*** INFORMATION SUPPLIED Section Begins ***

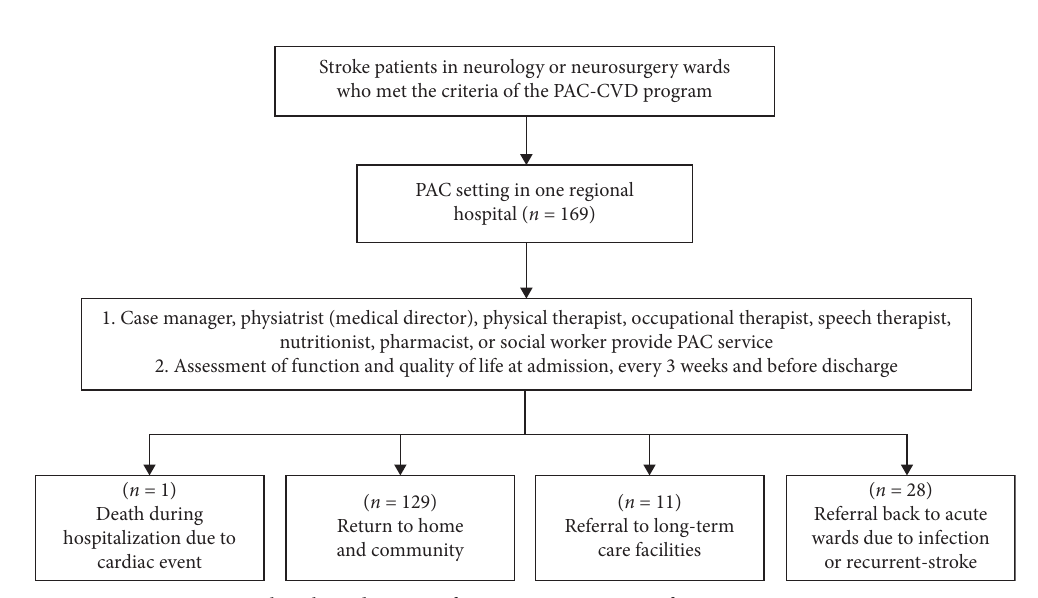
Figure 2: Flowchart diagram of management strategy for PAC-CVD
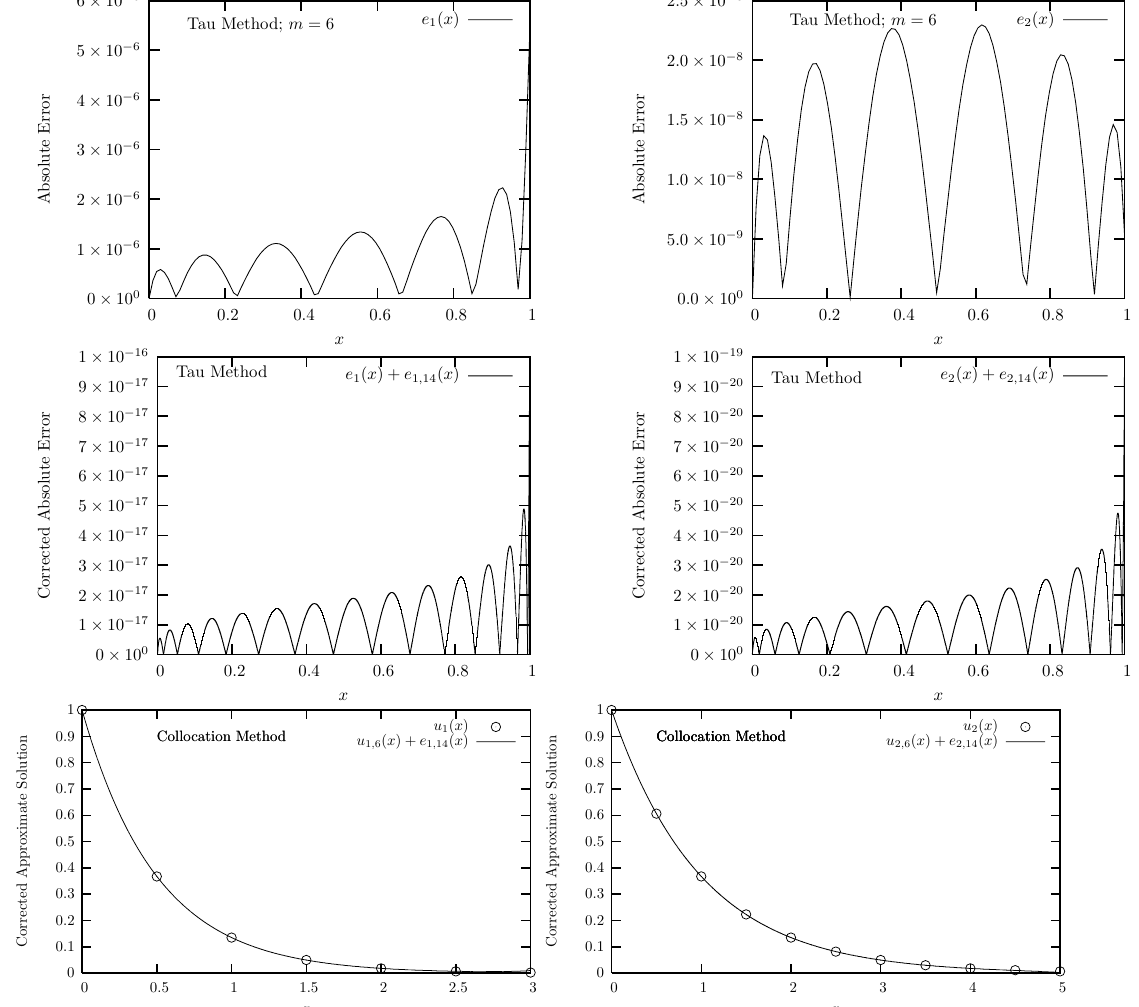
Figure 2. The absolute error, the corrected absolute error and corrected approximate solutions to Example 2 for m =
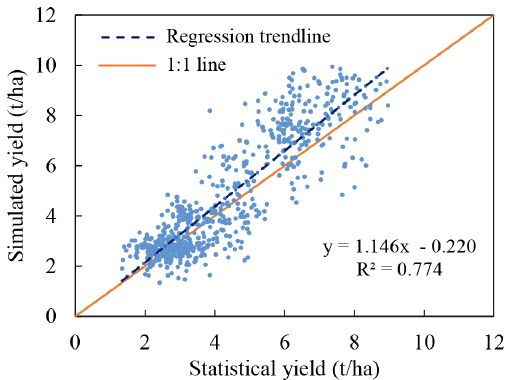
Figure 3. Comparison of national winter wheat yield reported by FAO and simulated by calibrated EPIC during the period from 1974–2004 (excluding calibration year of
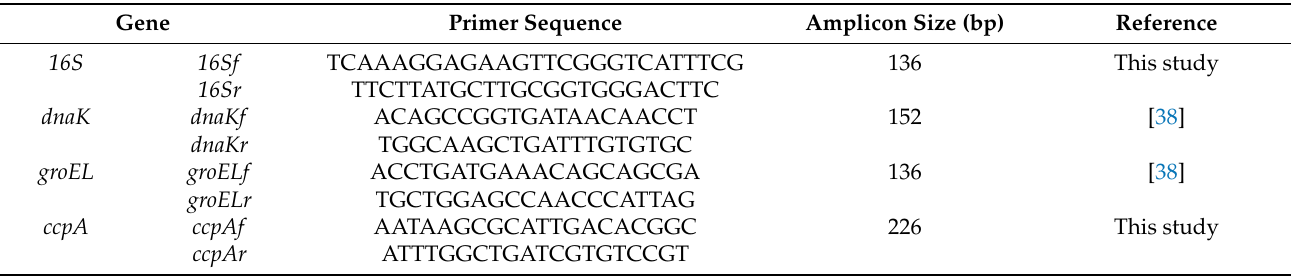
Table 1. Primer sequences used for the in vitro gene expression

*** INFORMATION SUPPLIED Section Ends ***

- [ASSIGNMENT]:
In the material above, retype exactly the lines that run from the one containing "Figure 3. Comparison" through the last line, and keep out the pictures.

- [SOLUTION]:
Figure 3. Comparison of national winter wheat yield reported by FAO and simulated by calibrated EPIC during the period from 1974–2004 (excluding calibration year of
Table 1. Primer sequences used for the in vitro gene expression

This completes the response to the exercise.